I participated in the 2007 National Sunshine Week Audit in mid-January. My instructions were clear: I was to obtain the document but be prepared for some roadblocks.
My first goal was to find
the Office of Emergency Management located in the
La Crosse Law Enforcement Center and remain “undercover” as an average citizen. Under no circumstances was I to divulge that I had any affiliation with La Crosse Tribune.
By federal law, each district
is required to have a Local Emergency Planning Committee. According to the Environmental Protection Agency Web site, the plans are in place to provide public and local governments with information about chemical hazards in their communities.
At the south entrance of the La Crosse County Courthouse and Law Enforcement Center, a security guard cordially greeted me. I asked where I could find Keith Butler with Emergency Management.
He thought Butler’s office might be in the Wettstein’s Building but proceeded to direct me to other side of the Enforcement Center — to the Office of Emergency Management.

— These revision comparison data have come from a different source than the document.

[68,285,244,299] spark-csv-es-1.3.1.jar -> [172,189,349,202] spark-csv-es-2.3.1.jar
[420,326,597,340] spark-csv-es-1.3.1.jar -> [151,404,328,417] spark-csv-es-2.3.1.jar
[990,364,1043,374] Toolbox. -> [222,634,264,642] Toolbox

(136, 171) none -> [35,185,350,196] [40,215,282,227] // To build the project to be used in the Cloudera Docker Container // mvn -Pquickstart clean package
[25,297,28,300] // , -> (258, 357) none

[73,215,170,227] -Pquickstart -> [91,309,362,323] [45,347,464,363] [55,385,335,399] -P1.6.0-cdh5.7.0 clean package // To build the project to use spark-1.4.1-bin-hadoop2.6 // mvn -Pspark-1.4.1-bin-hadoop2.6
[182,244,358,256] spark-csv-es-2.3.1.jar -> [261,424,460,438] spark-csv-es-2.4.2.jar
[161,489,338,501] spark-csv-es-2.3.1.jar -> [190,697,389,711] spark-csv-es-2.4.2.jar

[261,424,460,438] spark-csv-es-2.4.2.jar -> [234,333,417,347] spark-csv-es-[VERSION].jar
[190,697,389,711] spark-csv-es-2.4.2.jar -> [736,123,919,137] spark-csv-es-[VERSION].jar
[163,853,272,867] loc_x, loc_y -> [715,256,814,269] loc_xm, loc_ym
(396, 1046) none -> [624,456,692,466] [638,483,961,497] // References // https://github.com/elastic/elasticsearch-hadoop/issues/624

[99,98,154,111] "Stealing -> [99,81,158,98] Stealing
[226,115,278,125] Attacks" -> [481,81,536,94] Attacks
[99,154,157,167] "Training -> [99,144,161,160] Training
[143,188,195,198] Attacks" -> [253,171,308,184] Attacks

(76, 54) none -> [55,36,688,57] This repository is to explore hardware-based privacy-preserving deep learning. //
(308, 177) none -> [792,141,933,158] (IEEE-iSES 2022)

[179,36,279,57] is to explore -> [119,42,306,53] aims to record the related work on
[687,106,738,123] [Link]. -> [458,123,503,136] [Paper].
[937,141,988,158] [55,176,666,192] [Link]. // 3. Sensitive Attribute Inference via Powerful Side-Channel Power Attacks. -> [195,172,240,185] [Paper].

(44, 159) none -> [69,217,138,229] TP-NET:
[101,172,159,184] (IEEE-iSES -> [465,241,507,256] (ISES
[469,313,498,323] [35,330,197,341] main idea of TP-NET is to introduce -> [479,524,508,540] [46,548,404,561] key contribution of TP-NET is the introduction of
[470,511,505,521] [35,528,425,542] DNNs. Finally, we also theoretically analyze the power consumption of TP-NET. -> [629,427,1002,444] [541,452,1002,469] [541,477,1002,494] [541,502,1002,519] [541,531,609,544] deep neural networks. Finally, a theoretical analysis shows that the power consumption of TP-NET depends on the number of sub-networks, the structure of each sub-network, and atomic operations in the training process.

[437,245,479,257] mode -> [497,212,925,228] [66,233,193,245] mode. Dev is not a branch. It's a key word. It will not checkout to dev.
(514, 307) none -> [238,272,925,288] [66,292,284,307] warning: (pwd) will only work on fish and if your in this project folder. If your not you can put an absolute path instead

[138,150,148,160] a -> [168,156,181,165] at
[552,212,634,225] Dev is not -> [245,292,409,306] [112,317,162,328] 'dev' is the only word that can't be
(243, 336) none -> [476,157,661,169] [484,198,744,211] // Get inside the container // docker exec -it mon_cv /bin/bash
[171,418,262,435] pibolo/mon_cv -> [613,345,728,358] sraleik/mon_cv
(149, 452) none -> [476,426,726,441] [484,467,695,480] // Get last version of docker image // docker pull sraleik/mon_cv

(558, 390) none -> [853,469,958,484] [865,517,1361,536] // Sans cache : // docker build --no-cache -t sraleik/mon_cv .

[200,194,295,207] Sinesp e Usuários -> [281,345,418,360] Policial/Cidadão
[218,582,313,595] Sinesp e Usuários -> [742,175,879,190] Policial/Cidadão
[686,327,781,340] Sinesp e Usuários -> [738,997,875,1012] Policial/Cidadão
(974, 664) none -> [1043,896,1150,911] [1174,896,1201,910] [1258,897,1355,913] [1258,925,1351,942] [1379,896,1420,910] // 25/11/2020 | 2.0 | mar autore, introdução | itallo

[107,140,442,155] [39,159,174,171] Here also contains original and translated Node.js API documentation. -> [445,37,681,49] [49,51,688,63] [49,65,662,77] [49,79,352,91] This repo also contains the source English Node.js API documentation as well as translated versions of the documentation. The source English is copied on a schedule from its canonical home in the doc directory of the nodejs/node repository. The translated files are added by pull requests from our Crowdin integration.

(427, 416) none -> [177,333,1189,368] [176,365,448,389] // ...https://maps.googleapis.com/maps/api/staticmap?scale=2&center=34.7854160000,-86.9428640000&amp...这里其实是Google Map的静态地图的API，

After entering the building on the opposite side, passing the 911 Dispatch Center, I found the office and a locked door. I used the intercom, assuming it would connect me with someone inside the Office of Emergency Management, and asked where I could obtain a copy of the Emergency Plan.
An Oz-like voice responded, “I don’t know where you can find that. They can probably help you at the sheriff’s department.”
Frustrated, I walked back outside, around the building, through the metal detector, up the stairs and down the hall.
The receptionist at the sheriff’s department asked me why I wanted the document. Quickly, I used my rehearsed response, “Do you really need to know that information in order for me to obtain the report?”
I’m just a concerned citizen who wants a copy, I told her.
As I sat waiting, I heard her whisper to someone on the phone, “Can we release that information to the public?”
“Ha, gotcha!” I thought. According to section 311 and 312 of the Emergency Planning and Community Right-to-Know Act of 1986, I had the right to access this information.
Directing me back downstairs, she notified me that she had alerted the Office of Emergency Management. She said that I would have to speak with their coordinator, Keith Butler.
Welcoming me with a bright smile, Butler, the man I had originally been trying to find, asked if I had brought a wheelbarrow with me. He pulled an overstuffed binder off the shelf. He offered to make a copy of it, but said that I should expect it to take a couple of days — they just didn’t have that much ink in their printer.
Instead, Butler, both very helpful and cordial, pulled up the files on his personal computer and copied them to a data CD for me to take.
While the CD was being prepared, he summarized each section of the emergency plan. He also assured me that I had the right to this information. He also said I was the first citizen who had ever asked for the plan in his time with the department.
Flannery Cerbin of La Crosse is a student at Oberlin College in Oberlin, Ohio. She was an intern at the Tribune in January.